--- About this task ---
Each line below should be quoted exactly, please.

--- Task input ---
────────────────────────────────────────
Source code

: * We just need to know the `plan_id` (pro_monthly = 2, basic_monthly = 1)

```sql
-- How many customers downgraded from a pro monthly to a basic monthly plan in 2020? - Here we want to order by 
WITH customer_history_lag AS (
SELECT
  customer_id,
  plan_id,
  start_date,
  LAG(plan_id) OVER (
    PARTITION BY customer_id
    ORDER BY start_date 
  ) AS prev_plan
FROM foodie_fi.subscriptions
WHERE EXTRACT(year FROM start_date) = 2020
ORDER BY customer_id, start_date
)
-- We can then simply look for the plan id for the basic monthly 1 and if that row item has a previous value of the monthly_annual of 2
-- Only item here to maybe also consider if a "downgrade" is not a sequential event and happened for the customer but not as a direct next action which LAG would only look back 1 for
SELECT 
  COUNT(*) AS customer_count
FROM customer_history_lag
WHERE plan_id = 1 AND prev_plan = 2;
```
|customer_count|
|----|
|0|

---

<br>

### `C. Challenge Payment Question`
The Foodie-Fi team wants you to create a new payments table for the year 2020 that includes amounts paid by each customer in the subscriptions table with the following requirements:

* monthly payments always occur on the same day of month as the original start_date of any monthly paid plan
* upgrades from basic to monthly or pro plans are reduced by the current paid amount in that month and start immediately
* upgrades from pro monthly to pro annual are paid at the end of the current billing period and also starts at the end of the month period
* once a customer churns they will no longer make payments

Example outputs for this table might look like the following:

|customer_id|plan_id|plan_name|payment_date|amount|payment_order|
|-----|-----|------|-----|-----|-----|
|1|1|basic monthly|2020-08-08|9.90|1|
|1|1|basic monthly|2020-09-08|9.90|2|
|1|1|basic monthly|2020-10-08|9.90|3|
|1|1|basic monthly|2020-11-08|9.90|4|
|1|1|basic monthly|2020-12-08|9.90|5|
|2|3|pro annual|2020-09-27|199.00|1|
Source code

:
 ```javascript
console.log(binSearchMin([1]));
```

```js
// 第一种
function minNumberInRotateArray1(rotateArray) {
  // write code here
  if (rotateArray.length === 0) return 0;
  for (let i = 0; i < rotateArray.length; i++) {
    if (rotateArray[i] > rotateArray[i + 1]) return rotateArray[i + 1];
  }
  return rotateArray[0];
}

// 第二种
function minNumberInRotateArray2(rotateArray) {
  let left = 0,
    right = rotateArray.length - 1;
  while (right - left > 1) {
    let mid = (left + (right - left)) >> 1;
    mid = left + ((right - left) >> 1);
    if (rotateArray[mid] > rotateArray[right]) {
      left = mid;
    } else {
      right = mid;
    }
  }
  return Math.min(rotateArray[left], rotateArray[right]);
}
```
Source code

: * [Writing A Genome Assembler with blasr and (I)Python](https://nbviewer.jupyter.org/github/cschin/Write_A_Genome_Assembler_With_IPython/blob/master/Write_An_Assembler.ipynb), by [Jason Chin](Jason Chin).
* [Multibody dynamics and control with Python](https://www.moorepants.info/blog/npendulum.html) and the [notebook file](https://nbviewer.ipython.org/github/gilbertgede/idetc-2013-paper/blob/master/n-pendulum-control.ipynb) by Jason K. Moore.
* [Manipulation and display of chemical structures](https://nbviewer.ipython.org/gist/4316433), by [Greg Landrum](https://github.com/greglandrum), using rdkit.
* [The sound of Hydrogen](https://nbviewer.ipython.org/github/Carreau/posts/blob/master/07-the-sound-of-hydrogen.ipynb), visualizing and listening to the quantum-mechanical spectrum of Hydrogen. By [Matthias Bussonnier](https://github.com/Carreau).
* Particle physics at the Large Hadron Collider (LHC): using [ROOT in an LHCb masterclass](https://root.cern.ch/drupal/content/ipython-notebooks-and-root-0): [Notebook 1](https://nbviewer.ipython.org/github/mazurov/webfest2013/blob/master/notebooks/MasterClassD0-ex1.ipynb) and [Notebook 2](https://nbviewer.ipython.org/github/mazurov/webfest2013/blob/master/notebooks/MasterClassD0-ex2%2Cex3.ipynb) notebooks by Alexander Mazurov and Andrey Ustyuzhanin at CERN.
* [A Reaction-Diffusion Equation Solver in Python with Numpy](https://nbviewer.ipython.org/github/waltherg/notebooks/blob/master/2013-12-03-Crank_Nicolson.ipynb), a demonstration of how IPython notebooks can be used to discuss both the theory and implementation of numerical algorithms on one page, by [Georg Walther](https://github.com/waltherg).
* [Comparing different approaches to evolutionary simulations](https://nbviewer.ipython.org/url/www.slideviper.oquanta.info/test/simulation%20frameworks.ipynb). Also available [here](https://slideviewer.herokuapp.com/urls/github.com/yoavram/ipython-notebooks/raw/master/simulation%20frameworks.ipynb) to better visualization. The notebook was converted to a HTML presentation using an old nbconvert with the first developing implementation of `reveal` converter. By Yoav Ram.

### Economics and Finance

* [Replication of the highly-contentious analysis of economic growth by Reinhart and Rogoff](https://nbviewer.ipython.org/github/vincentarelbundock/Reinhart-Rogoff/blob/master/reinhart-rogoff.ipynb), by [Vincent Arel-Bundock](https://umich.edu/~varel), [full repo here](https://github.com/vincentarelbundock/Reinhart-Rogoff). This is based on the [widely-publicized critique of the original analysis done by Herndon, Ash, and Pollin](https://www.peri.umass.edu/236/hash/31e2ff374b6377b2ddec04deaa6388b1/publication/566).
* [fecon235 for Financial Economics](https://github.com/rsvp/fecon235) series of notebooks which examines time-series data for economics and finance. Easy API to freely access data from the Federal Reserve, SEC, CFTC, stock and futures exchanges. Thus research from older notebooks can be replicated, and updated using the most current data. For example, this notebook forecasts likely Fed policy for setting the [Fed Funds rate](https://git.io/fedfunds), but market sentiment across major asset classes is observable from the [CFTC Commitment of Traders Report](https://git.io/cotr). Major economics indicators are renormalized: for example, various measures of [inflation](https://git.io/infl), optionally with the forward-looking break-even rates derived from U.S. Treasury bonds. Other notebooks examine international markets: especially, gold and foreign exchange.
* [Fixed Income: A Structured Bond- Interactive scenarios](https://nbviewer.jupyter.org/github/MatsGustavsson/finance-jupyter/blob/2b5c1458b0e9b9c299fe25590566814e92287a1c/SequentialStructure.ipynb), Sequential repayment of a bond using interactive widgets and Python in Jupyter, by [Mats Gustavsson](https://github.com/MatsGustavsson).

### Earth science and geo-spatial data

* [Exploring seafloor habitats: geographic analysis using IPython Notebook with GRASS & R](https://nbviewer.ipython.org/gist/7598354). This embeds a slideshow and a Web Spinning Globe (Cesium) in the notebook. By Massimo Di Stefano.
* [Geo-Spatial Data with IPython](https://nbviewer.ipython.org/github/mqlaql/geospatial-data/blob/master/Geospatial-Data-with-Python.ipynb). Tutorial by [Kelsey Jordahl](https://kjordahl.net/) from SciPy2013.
────────────────────────────────────────
--- Written response ---
Source code

: * We just need to know the `plan_id` (pro_monthly = 2, basic_monthly = 1)

```sql
-- How many customers downgraded from a pro monthly to a basic monthly plan in 2020? - Here we want to order by 
WITH customer_history_lag AS (
SELECT
  customer_id,
  plan_id,
  start_date,
  LAG(plan_id) OVER (
    PARTITION BY customer_id
    ORDER BY start_date 
  ) AS prev_plan
FROM foodie_fi.subscriptions
WHERE EXTRACT(year FROM start_date) = 2020
ORDER BY customer_id, start_date
)
-- We can then simply look for the plan id for the basic monthly 1 and if that row item has a previous value of the monthly_annual of 2
-- Only item here to maybe also consider if a "downgrade" is not a sequential event and happened for the customer but not as a direct next action which LAG would only look back 1 for
SELECT 
  COUNT(*) AS customer_count
FROM customer_history_lag
WHERE plan_id = 1 AND prev_plan = 2;
```
|customer_count|
|----|
|0|

---

<br>

### `C. Challenge Payment Question`
The Foodie-Fi team wants you to create a new payments table for the year 2020 that includes amounts paid by each customer in the subscriptions table with the following requirements:

* monthly payments always occur on the same day of month as the original start_date of any monthly paid plan
* upgrades from basic to monthly or pro plans are reduced by the current paid amount in that month and start immediately
* upgrades from pro monthly to pro annual are paid at the end of the current billing period and also starts at the end of the month period
* once a customer churns they will no longer make payments

Example outputs for this table might look like the following:

|customer_id|plan_id|plan_name|payment_date|amount|payment_order|
|-----|-----|------|-----|-----|-----|
|1|1|basic monthly|2020-08-08|9.90|1|
|1|1|basic monthly|2020-09-08|9.90|2|
|1|1|basic monthly|2020-10-08|9.90|3|
|1|1|basic monthly|2020-11-08|9.90|4|
|1|1|basic monthly|2020-12-08|9.90|5|
|2|3|pro annual|2020-09-27|199.00|1|
Source code

:
 ```javascript
console.log(binSearchMin([1]));
```

```js
// 第一种
function minNumberInRotateArray1(rotateArray) {
  // write code here
  if (rotateArray.length === 0) return 0;
  for (let i = 0; i < rotateArray.length; i++) {
    if (rotateArray[i] > rotateArray[i + 1]) return rotateArray[i + 1];
  }
  return rotateArray[0];
}

// 第二种
function minNumberInRotateArray2(rotateArray) {
  let left = 0,
    right = rotateArray.length - 1;
  while (right - left > 1) {
    let mid = (left + (right - left)) >> 1;
    mid = left + ((right - left) >> 1);
    if (rotateArray[mid] > rotateArray[right]) {
      left = mid;
    } else {
      right = mid;
    }
  }
  return Math.min(rotateArray[left], rotateArray[right]);
}
```
Source code

: * [Writing A Genome Assembler with blasr and (I)Python](https://nbviewer.jupyter.org/github/cschin/Write_A_Genome_Assembler_With_IPython/blob/master/Write_An_Assembler.ipynb), by [Jason Chin](Jason Chin).
* [Multibody dynamics and control with Python](https://www.moorepants.info/blog/npendulum.html) and the [notebook file](https://nbviewer.ipython.org/github/gilbertgede/idetc-2013-paper/blob/master/n-pendulum-control.ipynb) by Jason K. Moore.
* [Manipulation and display of chemical structures](https://nbviewer.ipython.org/gist/4316433), by [Greg Landrum](https://github.com/greglandrum), using rdkit.
* [The sound of Hydrogen](https://nbviewer.ipython.org/github/Carreau/posts/blob/master/07-the-sound-of-hydrogen.ipynb), visualizing and listening to the quantum-mechanical spectrum of Hydrogen. By [Matthias Bussonnier](https://github.com/Carreau).
* Particle physics at the Large Hadron Collider (LHC): using [ROOT in an LHCb masterclass](https://root.cern.ch/drupal/content/ipython-notebooks-and-root-0): [Notebook 1](https://nbviewer.ipython.org/github/mazurov/webfest2013/blob/master/notebooks/MasterClassD0-ex1.ipynb) and [Notebook 2](https://nbviewer.ipython.org/github/mazurov/webfest2013/blob/master/notebooks/MasterClassD0-ex2%2Cex3.ipynb) notebooks by Alexander Mazurov and Andrey Ustyuzhanin at CERN.
* [A Reaction-Diffusion Equation Solver in Python with Numpy](https://nbviewer.ipython.org/github/waltherg/notebooks/blob/master/2013-12-03-Crank_Nicolson.ipynb), a demonstration of how IPython notebooks can be used to discuss both the theory and implementation of numerical algorithms on one page, by [Georg Walther](https://github.com/waltherg).
* [Comparing different approaches to evolutionary simulations](https://nbviewer.ipython.org/url/www.slideviper.oquanta.info/test/simulation%20frameworks.ipynb). Also available [here](https://slideviewer.herokuapp.com/urls/github.com/yoavram/ipython-notebooks/raw/master/simulation%20frameworks.ipynb) to better visualization. The notebook was converted to a HTML presentation using an old nbconvert with the first developing implementation of `reveal` converter. By Yoav Ram.

### Economics and Finance

* [Replication of the highly-contentious analysis of economic growth by Reinhart and Rogoff](https://nbviewer.ipython.org/github/vincentarelbundock/Reinhart-Rogoff/blob/master/reinhart-rogoff.ipynb), by [Vincent Arel-Bundock](https://umich.edu/~varel), [full repo here](https://github.com/vincentarelbundock/Reinhart-Rogoff). This is based on the [widely-publicized critique of the original analysis done by Herndon, Ash, and Pollin](https://www.peri.umass.edu/236/hash/31e2ff374b6377b2ddec04deaa6388b1/publication/566).
* [fecon235 for Financial Economics](https://github.com/rsvp/fecon235) series of notebooks which examines time-series data for economics and finance. Easy API to freely access data from the Federal Reserve, SEC, CFTC, stock and futures exchanges. Thus research from older notebooks can be replicated, and updated using the most current data. For example, this notebook forecasts likely Fed policy for setting the [Fed Funds rate](https://git.io/fedfunds), but market sentiment across major asset classes is observable from the [CFTC Commitment of Traders Report](https://git.io/cotr). Major economics indicators are renormalized: for example, various measures of [inflation](https://git.io/infl), optionally with the forward-looking break-even rates derived from U.S. Treasury bonds. Other notebooks examine international markets: especially, gold and foreign exchange.
* [Fixed Income: A Structured Bond- Interactive scenarios](https://nbviewer.jupyter.org/github/MatsGustavsson/finance-jupyter/blob/2b5c1458b0e9b9c299fe25590566814e92287a1c/SequentialStructure.ipynb), Sequential repayment of a bond using interactive widgets and Python in Jupyter, by [Mats Gustavsson](https://github.com/MatsGustavsson).

### Earth science and geo-spatial data

* [Exploring seafloor habitats: geographic analysis using IPython Notebook with GRASS & R](https://nbviewer.ipython.org/gist/7598354). This embeds a slideshow and a Web Spinning Globe (Cesium) in the notebook. By Massimo Di Stefano.
* [Geo-Spatial Data with IPython](https://nbviewer.ipython.org/github/mqlaql/geospatial-data/blob/master/Geospatial-Data-with-Python.ipynb). Tutorial by [Kelsey Jordahl](https://kjordahl.net/) from SciPy2013.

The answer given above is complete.